Charge: Laerte.

No Brasil, desde 2014 a discussão sobre “ideologia de gênero” vem ganhando espaço nos meios políticos e educacionais. O que poucos sabem é que tal expressão surge no final da década de 90 no seio da Igreja Católica, ganhando força mais especificamente em 2002, em documentos (religiosos) oficiais que se propunham a combater o que na Europa já era nomeado e demonizado como “teorias do gênero”.

Esse pequeno artigo objetiva trazer reflexões e conteúdos informacionais acerca dos diversos significados que essa expressão tem tomado não só no meio político, mas entre todos (as) os (as) cidadãos (as) do nosso país. As informações apresentadas partem de estudos e pesquisas na área de gênero, sexualidade e educação, diferentemente dos conteúdos disseminados pelo o que hoje conhecemos por “fake news”.

Sendo assim, espera-se que os (as) nossos (as) leitores (as) possam refletir e compreender aquilo que é e o que não é a tal “Ideologia de Gênero”.

Como surgiu a expressão “Ideologia de Gênero?”

A expressão “ideologia de gênero” não surge no Brasil como muitos acreditam. Antes disso, na Europa, já se utilizava o termo “teorias de gênero” para criticar e combater o ensino e as discussões sobre gênero e sexualidade nos espaços educacionais. Um fator importante e que precisa ser compreendido é que esse combate e críticas direcionadas às teorias de gênero nascem no seio da Igreja Católica, que enxergava o gênero, a orientação sexual e a luta pela igualdade entre os papéis de gênero como um ataque á concepção biológica do que é ser “homem” e ser “mulher”. Essa concepção fundamentada pelos difusores da “Ideologia de Gênero” está baseada em preceitos religiosos, que enfatizam a defesa de uma família nuclear (patriarcal), que há muito tempo vêm sendo questionada por movimentos sociais como o feminismo e o movimento LGBT.

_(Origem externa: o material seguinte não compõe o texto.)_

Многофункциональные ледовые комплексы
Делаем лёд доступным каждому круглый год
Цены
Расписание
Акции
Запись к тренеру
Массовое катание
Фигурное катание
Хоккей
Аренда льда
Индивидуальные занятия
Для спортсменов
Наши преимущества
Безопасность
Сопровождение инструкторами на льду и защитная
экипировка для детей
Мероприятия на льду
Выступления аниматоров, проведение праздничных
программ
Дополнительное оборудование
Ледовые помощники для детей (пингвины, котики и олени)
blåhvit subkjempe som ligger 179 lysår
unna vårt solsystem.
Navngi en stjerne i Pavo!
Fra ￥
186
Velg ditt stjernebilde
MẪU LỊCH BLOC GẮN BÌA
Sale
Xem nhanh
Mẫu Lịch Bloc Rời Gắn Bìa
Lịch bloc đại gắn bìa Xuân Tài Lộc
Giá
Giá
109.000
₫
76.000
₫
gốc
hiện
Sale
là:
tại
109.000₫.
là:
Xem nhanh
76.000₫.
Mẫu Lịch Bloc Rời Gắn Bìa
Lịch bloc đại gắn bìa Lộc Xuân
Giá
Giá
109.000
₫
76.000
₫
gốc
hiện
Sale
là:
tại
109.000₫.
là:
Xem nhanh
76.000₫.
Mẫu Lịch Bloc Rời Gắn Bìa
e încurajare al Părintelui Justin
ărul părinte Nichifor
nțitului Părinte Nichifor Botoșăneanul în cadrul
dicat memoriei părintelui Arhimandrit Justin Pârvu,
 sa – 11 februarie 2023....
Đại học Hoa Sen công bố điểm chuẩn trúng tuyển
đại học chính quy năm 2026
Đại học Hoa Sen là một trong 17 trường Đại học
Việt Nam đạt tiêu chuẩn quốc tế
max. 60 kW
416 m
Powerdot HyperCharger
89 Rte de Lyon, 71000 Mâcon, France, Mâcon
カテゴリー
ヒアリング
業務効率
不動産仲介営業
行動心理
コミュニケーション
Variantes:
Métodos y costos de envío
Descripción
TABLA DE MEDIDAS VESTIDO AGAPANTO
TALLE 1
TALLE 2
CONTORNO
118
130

O que a sociologia entende por Ideologia de Gênero?

A sociologia é uma ciência que não se baseia em meras especulações e sim em pesquisas que buscam compreender a realidade social.  A sociologia, inclusive, é uma área de conhecimento que contribui para a compreensão da discussão sobre gênero e sexualidade no ensino médio, podendo atribuir melhoras significativas acerca de problemas presentes no ambiente escolar como o machismo e a lgbtfobia.

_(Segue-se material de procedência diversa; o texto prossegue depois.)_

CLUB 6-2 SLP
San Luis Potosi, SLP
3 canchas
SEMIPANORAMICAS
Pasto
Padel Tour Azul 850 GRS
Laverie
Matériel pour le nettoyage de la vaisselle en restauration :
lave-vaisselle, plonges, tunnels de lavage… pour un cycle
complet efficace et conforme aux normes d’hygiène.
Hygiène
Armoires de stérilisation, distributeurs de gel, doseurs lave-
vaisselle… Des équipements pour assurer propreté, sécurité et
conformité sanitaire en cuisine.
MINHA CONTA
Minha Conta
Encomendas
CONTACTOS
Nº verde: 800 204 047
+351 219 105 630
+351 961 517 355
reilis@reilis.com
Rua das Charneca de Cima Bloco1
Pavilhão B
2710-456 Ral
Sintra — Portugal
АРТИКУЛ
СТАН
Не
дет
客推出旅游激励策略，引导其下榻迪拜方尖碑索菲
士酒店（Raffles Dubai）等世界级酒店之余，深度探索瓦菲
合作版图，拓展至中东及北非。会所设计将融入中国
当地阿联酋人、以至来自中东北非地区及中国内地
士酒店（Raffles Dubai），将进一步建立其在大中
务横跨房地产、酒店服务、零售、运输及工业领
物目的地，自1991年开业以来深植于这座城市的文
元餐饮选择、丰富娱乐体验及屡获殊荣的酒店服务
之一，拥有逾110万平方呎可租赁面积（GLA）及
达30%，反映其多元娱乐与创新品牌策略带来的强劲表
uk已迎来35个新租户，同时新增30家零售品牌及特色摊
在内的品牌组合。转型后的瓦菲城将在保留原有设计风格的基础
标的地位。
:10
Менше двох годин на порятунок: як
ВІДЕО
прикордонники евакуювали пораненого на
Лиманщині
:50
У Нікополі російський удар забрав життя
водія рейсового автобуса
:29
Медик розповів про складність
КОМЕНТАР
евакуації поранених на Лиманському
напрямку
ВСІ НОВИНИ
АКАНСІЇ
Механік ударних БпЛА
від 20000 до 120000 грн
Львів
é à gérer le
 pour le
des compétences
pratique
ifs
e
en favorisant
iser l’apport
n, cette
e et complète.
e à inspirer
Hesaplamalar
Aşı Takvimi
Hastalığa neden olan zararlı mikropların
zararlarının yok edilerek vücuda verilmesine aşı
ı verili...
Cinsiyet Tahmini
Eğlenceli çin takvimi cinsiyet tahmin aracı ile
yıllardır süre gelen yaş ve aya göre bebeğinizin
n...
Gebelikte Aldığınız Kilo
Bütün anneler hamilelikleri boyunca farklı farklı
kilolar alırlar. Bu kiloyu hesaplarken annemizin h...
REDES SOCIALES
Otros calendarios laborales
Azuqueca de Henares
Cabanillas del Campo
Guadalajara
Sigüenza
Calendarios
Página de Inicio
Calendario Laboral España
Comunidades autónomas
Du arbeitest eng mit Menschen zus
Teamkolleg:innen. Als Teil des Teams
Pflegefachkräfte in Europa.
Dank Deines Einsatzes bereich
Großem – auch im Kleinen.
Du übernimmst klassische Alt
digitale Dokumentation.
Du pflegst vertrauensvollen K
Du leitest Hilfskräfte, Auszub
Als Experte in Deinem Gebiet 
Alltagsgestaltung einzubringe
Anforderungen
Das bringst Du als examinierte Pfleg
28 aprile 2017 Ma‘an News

A socióloga Annie Kroska (2017) trabalha a Ideologia de Gênero como um conceito sociológico, que pode refletir ideologias de papeis de gênero. Nesse sentindo podem existir Ideologias de gênero tradicionais, Ideologias de gênero feministas e Ideologias de gênero liberais, por exemplo.

Refletir sobre a ideologia de gênero de forma sociológica é de extrema importância para a desmistificação do que muitas vezes vem sendo difundido por meios de comunicação. A ideologia de gênero, nesse sentido, não se trata de um significado fixo, e sim carregado de discursos, hegemônicos ou não. Sendo assim, dentro da lógica de Annie Kroska, poderíamos pensar o que hoje vem sendo discutido no Brasil por “Ideologia de Gênero” é uma ideologia tradicional de gênero, que inclusive reforça a naturalização das desigualdades entre homens e mulheres a partir de uma ótica biológica.

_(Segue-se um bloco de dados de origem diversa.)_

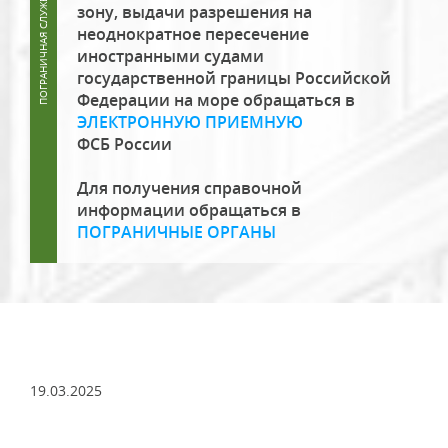
зону, выдачи разрешения на
неоднократное пересечение
иностранными судами
государственной границы Российской
Федерации на море обращаться в
ЭЛЕКТРОННУЮ ПРИЕМНУЮ
ФСБ России
Для получения справочной
информации обращаться в
ПОГРАНИЧНЫЕ ОРГАНЫ
19.03.2025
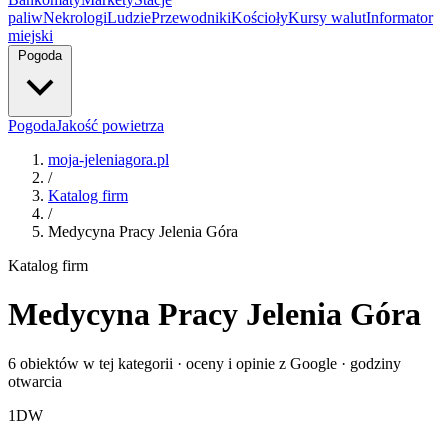
paliw
Nekrologi
Ludzie
Przewodniki
Kościoły
Kursy walut
Informator
miejski
Pogoda
Pogoda
Jakość powietrza
moja-jeleniagora.pl
/
Katalog firm
/
Medycyna Pracy Jelenia Góra
Katalog firm
Medycyna Pracy Jelenia Góra
6 obiektów w tej kategorii · oceny i opinie z Google · godziny
otwarcia
1
DW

O que os grupos que combatem o ensino e discussões de gênero e sexualidade nos espaços educacionais compreendem por Ideologia de Gênero?

Por outro lado, grupos políticos mais tradicionais vêm difundindo a “ideologia de gênero” como uma ameaça à educação e saúde de crianças e adolescentes. Segundo essa perspectiva, o ensino de gênero e sexualidade nas escolas promove problemas como sexualidade precoce, doutrinação política, ensino de sexo explícito e confusão na mente de alunos(as) acerca de suas próprias identidades. Torna-se importante ressaltar que existe no Brasil grupos, sites e blogs que incitam e direcionam os pais e responsáveis de estudantes a denunciarem professores (as) que falem ou discutam sobre gênero e sexualidade em sala de aula.

Por que é importante discutir sobre Ideologia de Gênero e o que isso tem a ver com vidas nas favelas? 

Segundo O Relatório de Violência LGBTfóbica elaborado em 2016, há um aumento no número de casos de tal violência no Brasil. O Grupo Gay da Bahia aponta que no ano de 2018 foram registradas 420 mortes – por homicídio ou suicídio decorrente da discriminação – de integrantes da população homoafetiva e transexual. Em relação à violência contra mulheres, segundo o Atlas da Violência do Ipea e o Fórum Brasileiro de Segurança Pública, em 2017 foram assassinadas nove mulheres negras por dia no Brasil. Dez anos antes, em 2007, elas correspondiam a pouco mais da metade (54%) das ocorrências.